Lyn Collins was an American soul and funk singer whose recorded legacy reaches far beyond her original chart era. Although she is usually introduced through her work with James Brown in the early 1970s, her place in breakbeat culture rests above all on the afterlife of "Think (About It)", one of the most heavily sampled records in hip-hop, electro and sample-based dance music.
Born Gloria Lavern Collins in Texas, she emerged from a Southern Black music tradition in which gospel phrasing, R&B stagecraft and funk discipline were closely connected. She began recording young, and by the end of the 1960s had entered the orbit of James Brown's organization, a demanding environment that shaped many singers, musicians and bandleaders of the period.
Within Brown's extended revue, Collins developed a vocal identity that balanced force and precision. Her singing could be raw without losing control, and she brought a church-rooted intensity to tightly arranged funk productions. That combination made her a strong fit for the Brown camp at a moment when funk was becoming more rhythmically stripped-down and more assertive on record.
Her best-known material was cut under James Brown's production, with the J.B.'s and related players providing the rhythmic framework. In that setting, Collins was not simply a featured vocalist over a groove; she was part of a larger machine in which drums, bass, horn stabs and vocal interjections all carried structural weight.
"Think (About It)", released in 1972, became the defining record of her catalogue. On its original terms it is a hard, gospel-charged funk performance, but its later cultural life is what made it foundational for breakbeat history. The track's drum breaks, vocal exclamations and stop-start arrangement were repeatedly lifted, looped and recontextualized by later generations of producers.
The most famous fragment associated with the record is the "Yeah!

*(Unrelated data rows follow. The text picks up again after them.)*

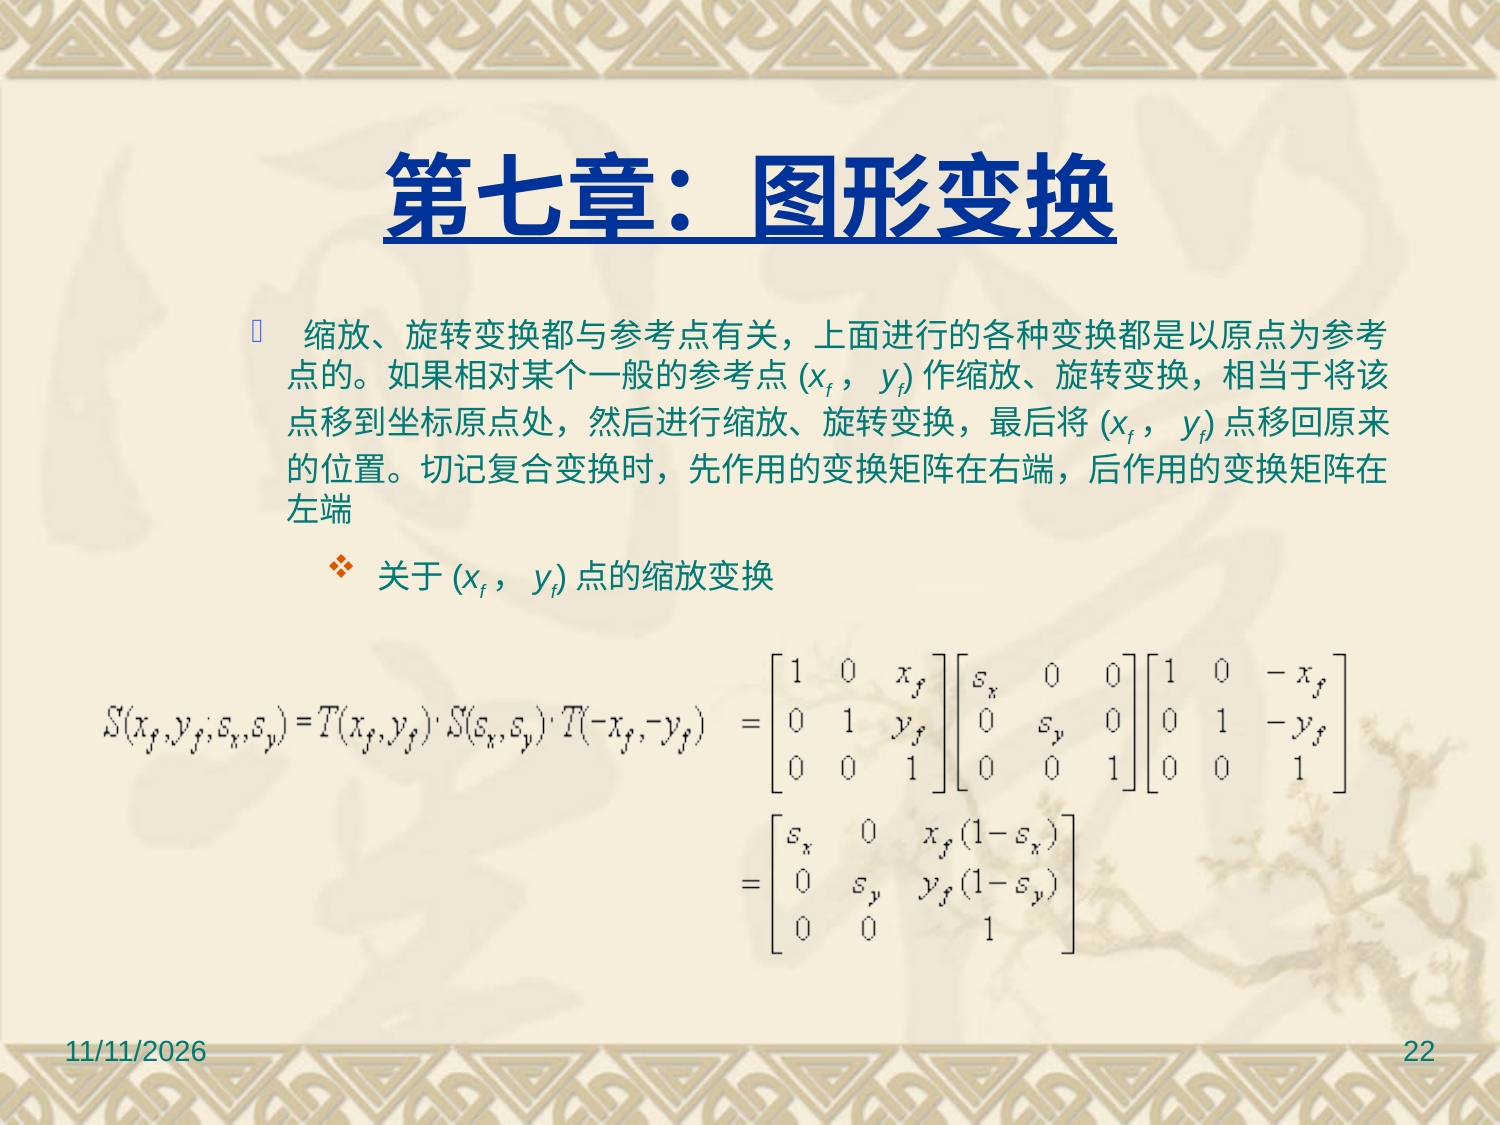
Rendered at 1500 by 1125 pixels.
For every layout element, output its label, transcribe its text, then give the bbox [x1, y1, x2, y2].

picture [0, 0, 1500, 1125]
text_box 缩放、旋转变换都与参考点有关，上面进行的各种变换都是以原点为参考点的。如果相对某个一般的参考点(xf，yf)作缩放、旋转变换，相当于将该点移到坐标原点处，然后进行缩放、旋转变换，最后将(xf，yf)点移回原来的位置。切记复合变换时，先作用的变换矩阵在右端，后作用的变换矩阵在左端 关于(xf，yf)点的缩放变换 [47, 307, 1406, 610]
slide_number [49, 1024, 425, 1103]
slide_number 22 [1074, 1024, 1451, 1103]
title 第七章：图形变换 [49, 99, 1451, 288]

Woo!" break, a short but explosive passage that became part of the basic vocabulary of sampling culture. From early hip-hop and electro through big beat, breakbeat hardcore, jungle and countless forms of bass music, that moment circulated as a rhythmic and emotional trigger point.
For breakbeat listeners, Collins occupies a special position: not as a scene participant in the later UK rave continuum, but as one of the key source voices embedded in its DNA. Her records helped supply the raw material from which DJs, samplists and producers built new rhythmic languages across the 1980s and 1990s.

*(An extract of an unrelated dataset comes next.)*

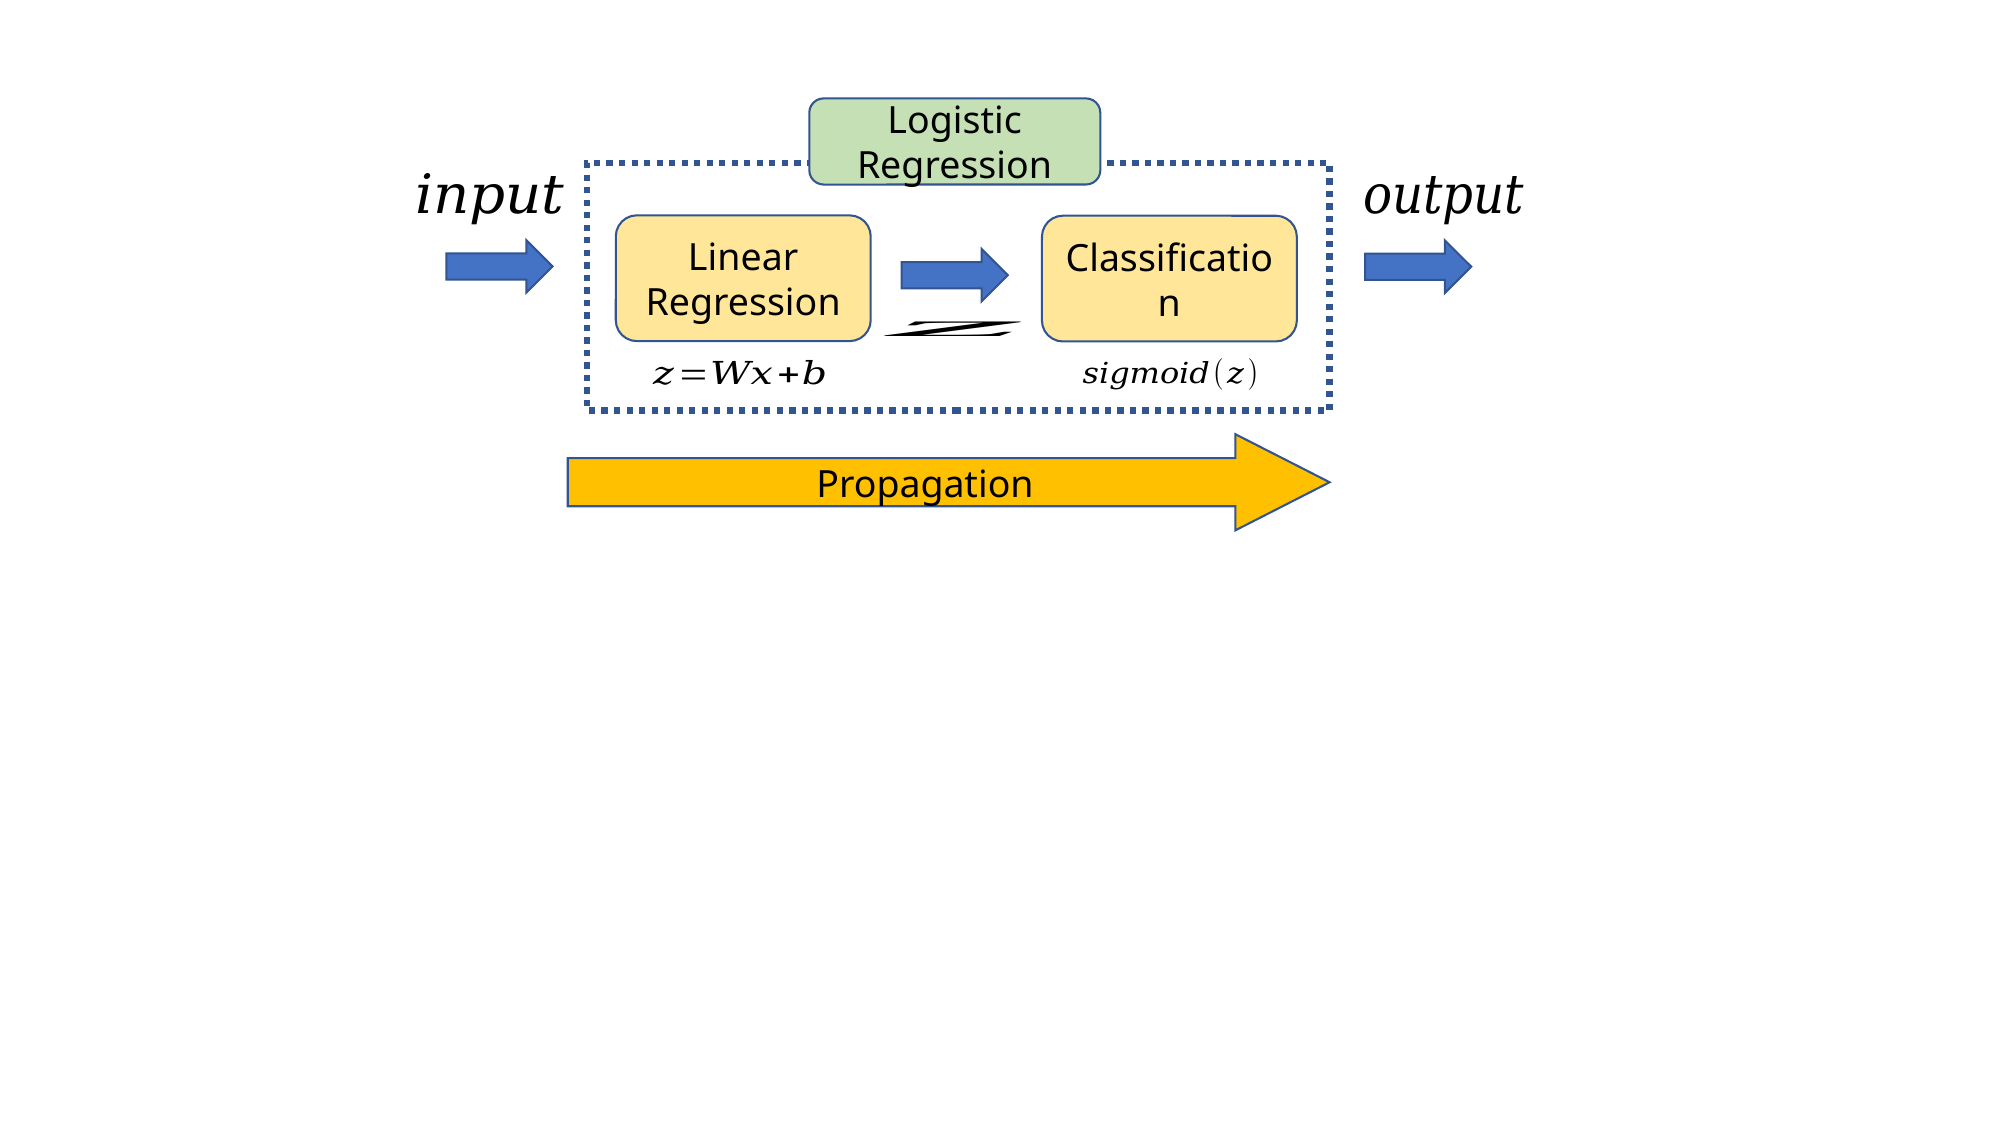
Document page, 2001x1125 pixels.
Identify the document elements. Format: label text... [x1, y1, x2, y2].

That secondary life has sometimes overshadowed the breadth of her work as a singer. Beyond the famous break, Collins recorded in a style that joined funk drive to soul phrasing, often with a directness that cut through dense arrangements. Her performances carried both command and urgency, qualities that made her records durable in DJ culture as well as in soul and funk collecting circles.

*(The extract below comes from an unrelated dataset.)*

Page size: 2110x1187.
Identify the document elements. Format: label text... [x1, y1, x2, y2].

Albums such as Think! (About It) and Check Me Out If You Don't Know Me By Now helped define her recorded profile, even if individual tracks have often had a larger afterlife than the LP format itself. In crate-digging culture, she became a central name not only because of one canonical sample source, but because her catalogue sits at the intersection of funk, soul and break science.
Her association with James Brown also places her within a wider network that includes the J.B.'s, Bobby Byrd, Fred Wesley and other figures central to 1970s funk. That ecosystem mattered enormously to later dance music because it produced records with unusually durable drum architecture, sharp ensemble dynamics and sample-ready arrangement logic.
As hip-hop matured and sample scholarship deepened, Collins' name became familiar to audiences who may never have encountered her first as a soul singer. Producers, DJs and collectors repeatedly returned to her recordings, treating them as both historical documents and living tools for new composition.
She died in 2005, but her presence has remained active wherever break culture is discussed seriously. In the history of breaks, Lyn Collins stands as a crucial source artist: a singer from the classic funk era whose voice, phrasing and recorded grooves became building blocks for multiple later scenes.
Her legacy is therefore twofold. In one sense, she belongs to the lineage of American soul and funk vocalists shaped by the James Brown universe. In another, she belongs to the deep prehistory of breakbeat, jungle, hip-hop and bass music, where a few seconds of her recorded work helped define decades of rhythmic invention.